CPUs feature SIMD instruction sets (Advanced Vector Extensions and the FMA instruction set etc.) where 256-bit vector registers are used to store several smaller numbers, such as eight 32-bit floating-point numbers, and a single instruction can operate on all these values in parallel. However, these processors do not operate on individual numbers that are 256 binary digits in length, only their registers have the size of 256-bits. Binary digits are found together in 128-bit collections.

Modern GPU chips may operate data across a 256-bit memory bus (or possibly a 512-bit bus with HBM3).

The Efficeon processor was Transmeta's second-generation 256-bit VLIW design which employed a software engine to convert code written for x86 processors to the native instruction set of the chip.

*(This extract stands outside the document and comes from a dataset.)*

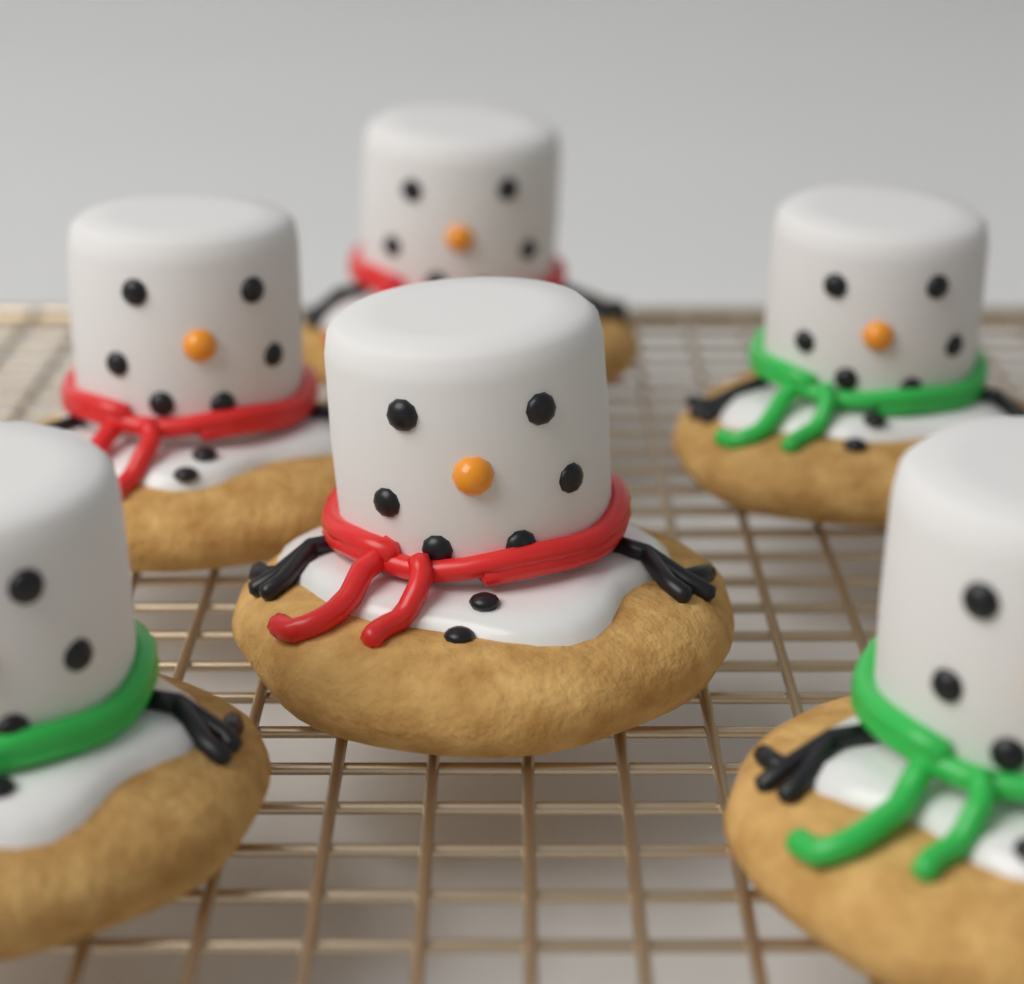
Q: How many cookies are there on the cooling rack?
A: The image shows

The DARPA funded Data-Intensive Architecture (DIVA) system incorporated processor-in-memory (PIM) 5-stage pipelined 256-bit datapath, complete with register file and ALU blocks in a "WideWord" processor in 2002.

== Software ==
- 256 bits is a common key size for symmetric ciphers in cryptography, such as Advanced Encryption Standard (AES).
- Increasing the word size can accelerate multiple precision mathematical libraries. Applications include cryptography.
- Researchers at the University of Cambridge use a 256-bit capability pointer, which includes capability and addressing information, on early implementations of their CHERI capability system.
- SHA-256 hash function.
- Smart contracts use 256- or 257-bit integers; 256-bit words for the Ethereum Virtual Machine. "We realize that a 257 bits byte is quite unusual, but for smart contracts it is ok to have at least 256 bits numbers. The leading VM for smart contracts, Ethereum VM, introduced this practice and other blockchain VMs followed."
- The Zig programming language has built-in support for signed and unsigned arbitrary bit-width integers for all supported platforms, including 256-bit. The calling convention for exported functions using such integers however, has not been specified in ABIs.